# Why is a tachometer in a Tractor important?



## danis11

Hey,
Growing up on a farm, I know you need it for things like maintaining PTO speed for accurate control in various instances, and so you know when to stop pushing the speed of your machine.
I met 2 people this summer that claim knowing the RPM of a tractor is not important. They said a tachometer is an irrelevant piece of equipment on the machine.
Can somebody agree with me on this?
I need proof of why it is.
Thanks!


----------



## bontai Joe

You know the answer already, there is a recommended engine speed so that the PTO generates the 540 RPM required to PROPERLY drive most attachments. Not good to overspeed stuff like mowers, tillers, grinders, etc. If that isn't enough for your friends, it is also VERY BAD to over speed a diesel engine. They do NOT like running past red line. I sure would not lend any machinery to these guys that say RPM is not important, because it sounds like they beat their stuff hard out of ignorance.


----------



## ftorleans1

I agree... A tachometer is almost an absolute must have on anything larger than a lawn/garden tractor. I would never exceed the PTO recommendations of the implement being powered. Also, as Bontae stated, you should keep an eye on the overall RPM's you are running Diesels at. As with loaning, I would never loan a piece of equipment to anyone I don't absolutely, fully trust, Much less someone who doesn't feel a tach is important!
Cedar Mill Bumper and Hitch


----------



## danis11

HI,
I really appreciate your advice.
Thanks


----------



## Larry in OK

I think they became more important as the frequency of common sense declined. 
My Kioti has a tach and I use it. My 1952 Allis Calmers CA doesn't and never did but I can still manage not to over rev the engine if using the PTO.


----------



## Country Boy

A tachometer is also useful when really working a tractor to see how much the engine is bogging down under load. When I chop feed, I watch the tach to see if I need to drop a gear or speed up to keep the tractor working in the "sweet spot" for maximum power and fuel efficiency.
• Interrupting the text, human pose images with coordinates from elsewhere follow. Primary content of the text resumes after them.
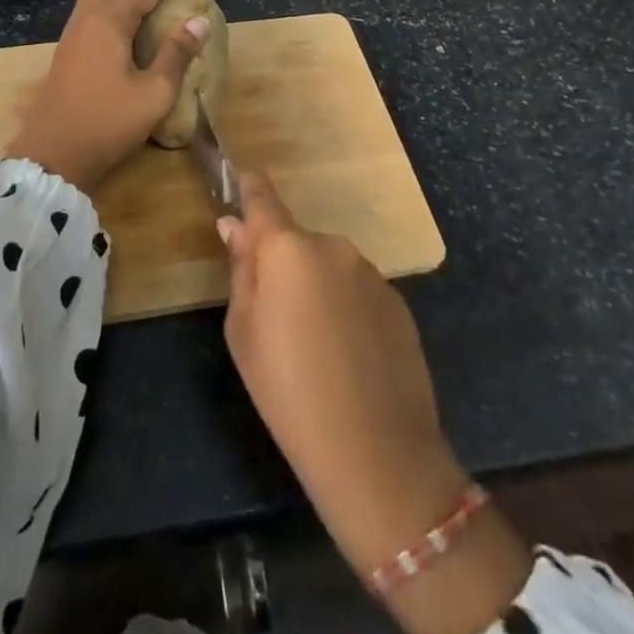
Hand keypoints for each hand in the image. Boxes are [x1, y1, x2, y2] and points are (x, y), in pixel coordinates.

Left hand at [4, 0, 210, 195]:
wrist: (53, 156)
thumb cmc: (107, 123)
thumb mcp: (155, 93)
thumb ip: (177, 54)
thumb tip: (198, 22)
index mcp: (108, 21)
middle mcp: (85, 20)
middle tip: (165, 10)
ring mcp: (71, 38)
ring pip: (97, 1)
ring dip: (125, 4)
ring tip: (153, 31)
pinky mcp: (66, 57)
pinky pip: (91, 22)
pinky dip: (113, 23)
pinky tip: (131, 52)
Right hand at [220, 170, 530, 633]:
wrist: (376, 452)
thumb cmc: (287, 390)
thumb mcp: (242, 332)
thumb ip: (241, 270)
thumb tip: (235, 227)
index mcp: (287, 248)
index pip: (261, 196)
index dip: (247, 187)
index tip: (237, 182)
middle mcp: (332, 246)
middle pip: (295, 241)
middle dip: (282, 262)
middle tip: (273, 315)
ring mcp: (371, 273)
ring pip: (327, 267)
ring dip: (315, 287)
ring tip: (314, 345)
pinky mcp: (398, 301)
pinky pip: (357, 290)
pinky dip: (345, 308)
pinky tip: (347, 355)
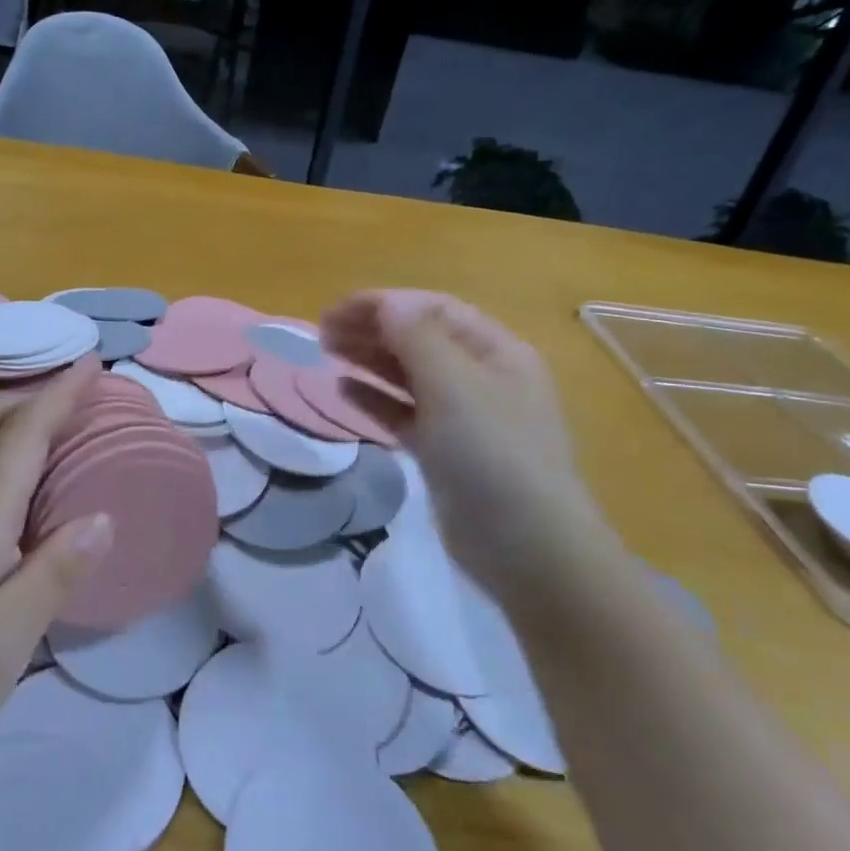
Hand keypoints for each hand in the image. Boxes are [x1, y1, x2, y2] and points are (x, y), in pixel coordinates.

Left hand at [0, 358, 113, 794]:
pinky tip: (23, 497)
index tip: (95, 362)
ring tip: (60, 435)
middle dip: (33, 397)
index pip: (24, 433)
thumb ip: (55, 574)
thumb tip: (103, 517)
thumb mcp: (2, 640)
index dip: (61, 393)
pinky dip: (3, 461)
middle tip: (80, 400)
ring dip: (15, 424)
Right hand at [320, 291, 606, 591]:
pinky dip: (375, 399)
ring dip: (369, 359)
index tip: (336, 310)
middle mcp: (481, 377)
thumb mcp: (456, 387)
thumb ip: (417, 339)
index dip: (384, 304)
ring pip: (409, 375)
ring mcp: (463, 417)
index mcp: (496, 351)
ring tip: (327, 350)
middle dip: (372, 328)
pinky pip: (404, 413)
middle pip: (419, 339)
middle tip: (322, 331)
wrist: (527, 548)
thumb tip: (386, 302)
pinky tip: (344, 390)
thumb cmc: (494, 455)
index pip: (433, 310)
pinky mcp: (444, 451)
Listening to the engine just isn't as accurate. In my opinion, if you don't know how to properly use the tach on your tractor, then you don't know how to use the tractor. As was mentioned above, having the tach is also important for maintaining proper PTO speed (540 and 1000) when working. They sometimes use different engine speeds for different PTO speeds, and unless you use the tach, you will be running the implement too slow or too fast. Most PTO's actually operate at less than maximum tractor RPM, so if you just run it to WOT, you are overspeeding the PTO.


----------



## hackware

Country Boy said:


> ... Most PTO's actually operate at less than maximum tractor RPM, so if you just run it to WOT, you are overspeeding the PTO.


ummm...


"WOT" = ???

william...


----------



## Hoodoo Valley

I've found that most tractors I've used or owned, govern out at just above rated RPMs for the PTO, so that if you hit max speed, then back off just a bit, you'd typically be fine. My BX 2200 has no tach, but they advise using full throttle.


----------



## Country Boy

hackware said:


> ummm...
> 
> 
> "WOT" = ???
> 
> william...


Wide Open Throttle


----------



## Hoodoo Valley

hackware said:


> ummm...
> 
> 
> "WOT" = ???
> 
> william...


Please refer to your glossery of terms!


----------



## Waldershrek

hackware said:


> ummm...
> 
> 
> "WOT" = ???
> 
> william...


Good lord man....come out from your cave! :lmao:


----------